Thursday, August 26, 2010

Doctor's Religion Matters

When patient is close to death, your doctor's religion influenced his/her decision according to the new study.


I think it plays role even on treatments not related to death.

My Indonesian doctors are/were all Moslems. Some were really influenced by their religion to the point that they talked condescendingly to me while citing religious ideas that I went straight to second opinion afterward.

Back in NL, I had this Hindustani patient who used to be very happy with his treatment until his oral surgeon used cow's bone for his jaw bone graft. The man was very upset because he was a practicing Hindu and cow is sacred for them. He said, 'It is like you put pig's bone on a Moslem.' To be fair, pig is something forbidden in Islam, so it's not exactly the same. No one talked about religion prior to his treatment. In my own experience in NL, religion never plays role in the hospital during our consultation. I happened to know that some of my doctors were Christian and agnostics, I wonder how their beliefs influenced my treatments back then.

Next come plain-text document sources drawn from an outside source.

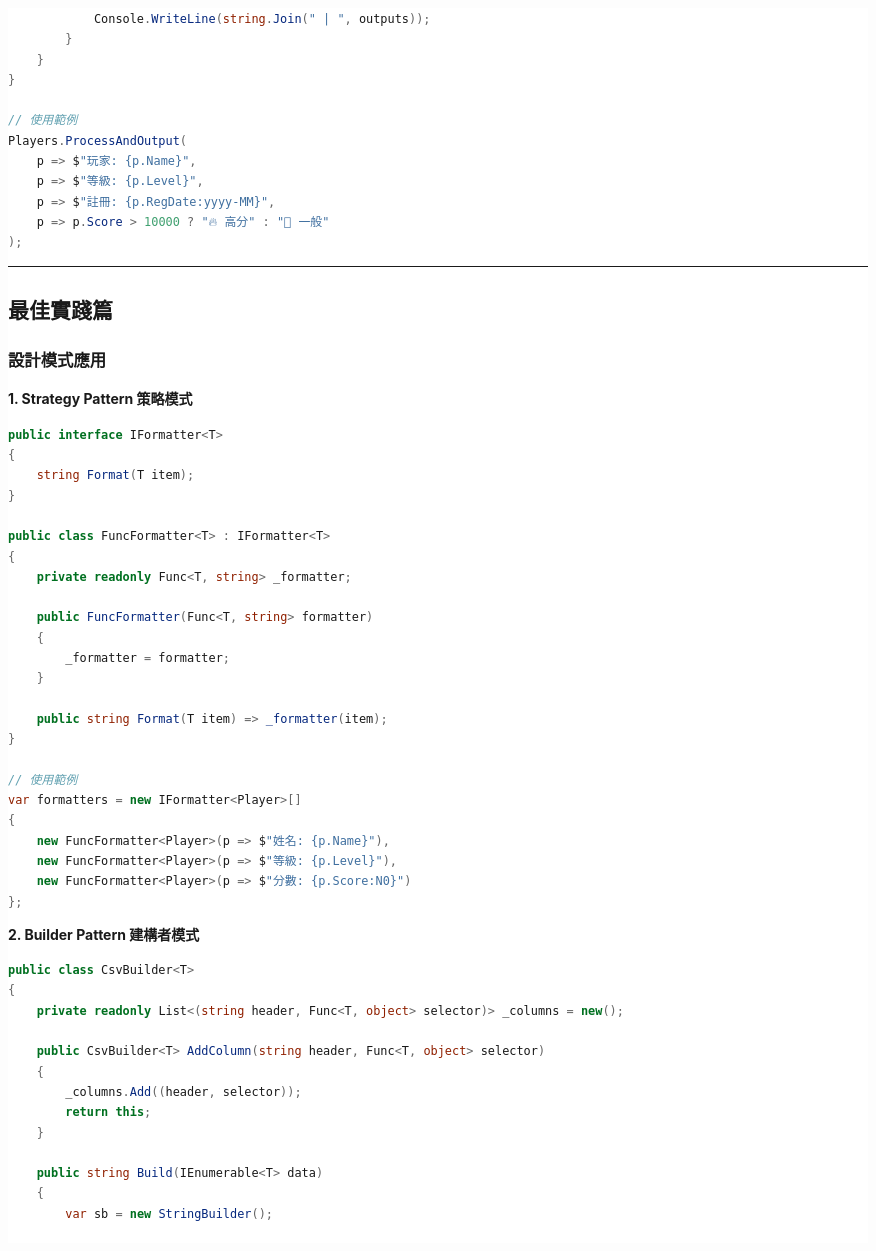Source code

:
 ```csharp
            Console.WriteLine(string.Join(" | ", outputs));
        }
    }
}

// 使用範例
Players.ProcessAndOutput(
    p => $"玩家: {p.Name}",
    p => $"等級: {p.Level}",
    p => $"註冊: {p.RegDate:yyyy-MM}",
    p => p.Score > 10000 ? "🔥 高分" : "📝 一般"
);
```

---

## 最佳實踐篇

### 設計模式應用

**1. Strategy Pattern 策略模式**
```csharp
public interface IFormatter<T>
{
    string Format(T item);
}

public class FuncFormatter<T> : IFormatter<T>
{
    private readonly Func<T, string> _formatter;
    
    public FuncFormatter(Func<T, string> formatter)
    {
        _formatter = formatter;
    }
    
    public string Format(T item) => _formatter(item);
}

// 使用範例
var formatters = new IFormatter<Player>[]
{
    new FuncFormatter<Player>(p => $"姓名: {p.Name}"),
    new FuncFormatter<Player>(p => $"等級: {p.Level}"),
    new FuncFormatter<Player>(p => $"分數: {p.Score:N0}")
};
```

**2. Builder Pattern 建構者模式**
```csharp
public class CsvBuilder<T>
{
    private readonly List<(string header, Func<T, object> selector)> _columns = new();
    
    public CsvBuilder<T> AddColumn(string header, Func<T, object> selector)
    {
        _columns.Add((header, selector));
        return this;
    }
    
    public string Build(IEnumerable<T> data)
    {
        var sb = new StringBuilder();
        
```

As a patient you have the rights to ask about the treatment and voice your concern, including things related to religion. Use that rights, and ask as detail as possible. I've been know of bringing a list of questions when I see my doctor. Some doctor loves it, some probably hates it (I think most of Indonesian doctors hate it); I dont care, as long as they answer my questions so I know what I put myself in to.

2 comments:

colson said...

Very interesting piece of information.

I really hope you are right about Dutch doctors. However this BBC item reminds me that the situation in GB may be not that different from the one in the Netherlands.

I think I'd better ask my GP - since I do want to die graciously with the help of my doctor(s)if possible [no intention to have a ticket to afterlife soon, by the way :)].

triesti said...

You need to make sure that he knows what you want in case of emergency. Perhaps you can write a living will or something, because you never know.

A doctor once told me, if you end up at the University hospital chances are they tried every things and it is not always the gracious way to die.